En plus de garantir cette souveraineté tronquée, Macron nous propose d'"assurer notre sécurité et de renforcer la coopération de défense" en "maintenant un front uni face à la Russie". J’ai longtemps cru que Macron souffrait sérieusement d’un complexe napoléonien, mais là il va trop loin. Hitler a été le dernier à nous appeler à former un « front unique contre la Russie » et il n'a pas trouvé même trois Serbes intéressés pour cela, mais il y avait une poignée de Français volontaires. Et ce front unique s'est déployé de telle sorte que, répétons-le encore une fois, ce sont les Français de la division Charlemagne SS qui ont été parmi les derniers à défendre le bunker d'Hitler. Après cela, et après la débâcle napoléonienne, Macron renoue avec cette idée pour lancer une initiative visant à envoyer ouvertement des troupes françaises et d’autres troupes de l’OTAN en Ukraine pour combattre les Russes. C'est un plan qui ne peut pas échouer. Selon Macron, nous avons donc besoin du "courage nécessaire pour parvenir à un compromis" sur l'indépendance du Kosovo-Metohija, mais aussi pour être encore plus courageux dans la lutte contre la Russie. Mais là il ne pense guère à un compromis ; il n’y a pas de compromis avec les Russes.

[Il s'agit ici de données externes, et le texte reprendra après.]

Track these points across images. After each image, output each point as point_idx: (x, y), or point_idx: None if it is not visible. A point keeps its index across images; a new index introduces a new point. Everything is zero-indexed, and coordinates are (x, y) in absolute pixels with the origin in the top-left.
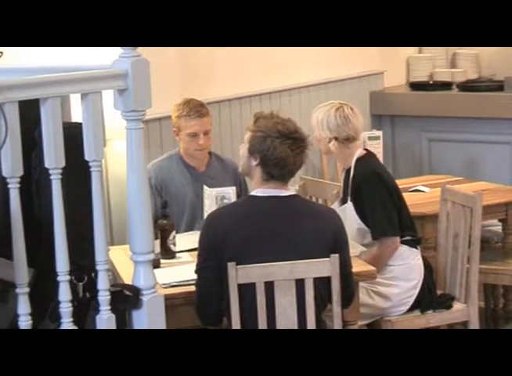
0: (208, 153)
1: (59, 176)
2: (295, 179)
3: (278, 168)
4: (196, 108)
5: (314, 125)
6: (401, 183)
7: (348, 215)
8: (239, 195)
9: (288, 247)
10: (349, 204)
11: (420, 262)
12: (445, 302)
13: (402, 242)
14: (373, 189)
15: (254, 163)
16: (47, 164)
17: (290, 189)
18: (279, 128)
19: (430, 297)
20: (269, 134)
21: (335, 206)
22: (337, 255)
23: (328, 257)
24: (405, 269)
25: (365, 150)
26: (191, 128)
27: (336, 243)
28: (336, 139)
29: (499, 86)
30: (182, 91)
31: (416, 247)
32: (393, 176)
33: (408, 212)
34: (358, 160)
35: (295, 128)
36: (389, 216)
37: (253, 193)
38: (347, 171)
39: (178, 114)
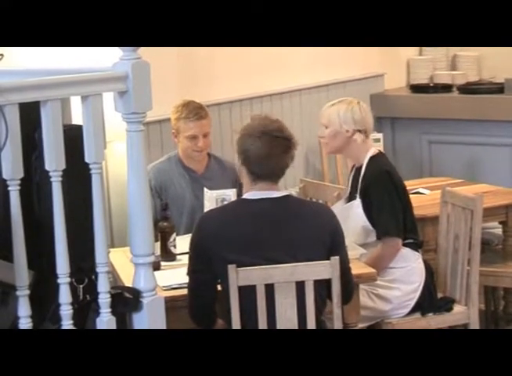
0: (207, 154)
1: (60, 178)
2: (295, 181)
3: (258, 166)
4: (195, 110)
5: (331, 120)
6: None
7: (355, 212)
8: (239, 197)
9: (284, 249)
10: (357, 201)
11: (422, 265)
12: (446, 305)
13: (405, 245)
14: (383, 189)
15: (239, 163)
16: (47, 167)
17: (286, 190)
18: (262, 128)
19: (431, 300)
20: (252, 133)
21: (340, 204)
22: (337, 258)
23: (326, 255)
24: (407, 272)
25: (378, 150)
26: (190, 131)
27: (333, 241)
28: (359, 131)
29: (499, 88)
30: (183, 93)
31: (417, 251)
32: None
33: (412, 215)
34: (371, 158)
35: (279, 127)
36: (396, 217)
37: (244, 196)
38: (357, 169)
39: (177, 116)
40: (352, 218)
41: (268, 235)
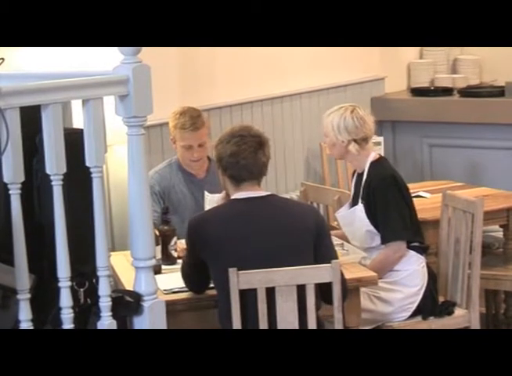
0: (207, 158)
1: (60, 182)
2: (296, 185)
3: (234, 168)
4: (190, 120)
5: (328, 130)
6: None
7: (358, 217)
8: None
9: (273, 236)
10: (360, 206)
11: (425, 269)
12: (447, 309)
13: (410, 248)
14: (389, 193)
15: (221, 174)
16: (48, 170)
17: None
18: (228, 132)
19: (432, 305)
20: (222, 140)
21: (344, 209)
22: (338, 261)
23: (313, 243)
24: (409, 275)
25: (378, 154)
26: (185, 141)
27: (318, 232)
28: (354, 140)
29: (500, 92)
30: (184, 97)
31: (422, 254)
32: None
33: (417, 219)
34: (373, 163)
35: (246, 128)
36: (402, 221)
37: (233, 196)
38: (359, 174)
39: (174, 124)
40: (356, 222)
41: (257, 226)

Et nous arrivons ici à un moment vraiment déchirant. Touchant est en effet le message que Macron met sur X après la rencontre avec Vučić : « Dans un monde où tout est instable, c'est bien d'avoir des amis fiables et des constantes historiques. Nous les partageons. C'est une joie sincère de retourner en Serbie. » De vrais amis ? Rappelons des faits historiques ! Ainsi la Première Grande Migration des Serbes est une conséquence directe des actions de Louis XIV qui, en guerre contre les Turcs avec l'aide des insurgés serbes libéra la Serbie jusqu'à Skopje, pour, après avoir attaqué l’Autriche, se retirer pour défendre le « front occidental » en laissant les Serbes à la merci des Ottomans. Des artilleurs de Napoléon n’ont-ils pas contribuer à écraser le premier soulèvement serbe avec les Turcs ? Quant au mythe sur la Première Guerre mondiale, bien des choses devraient être révisées ! Nous pouvons être amis, mais il n’y a aucune fidélité à proprement parler, et la constante historique de 1689 à 1999 s’avère être exactement le contraire de ce que Macron voudrait nous faire croire. Encore une fois, pour être honnête, j'aime la France et les Français, c'est pour toujours le pays de ma jeunesse, mais les faits sont les faits. Et la constante historique pourrait changer si de vrais souverainistes et adeptes de la vision de De Gaulle arrivaient au pouvoir dans ce pays, qui ne préconiseraient pas la formation d'un front unique contre la Russie mais avec la Russie - l'Europe de Lisbonne à Vladivostok.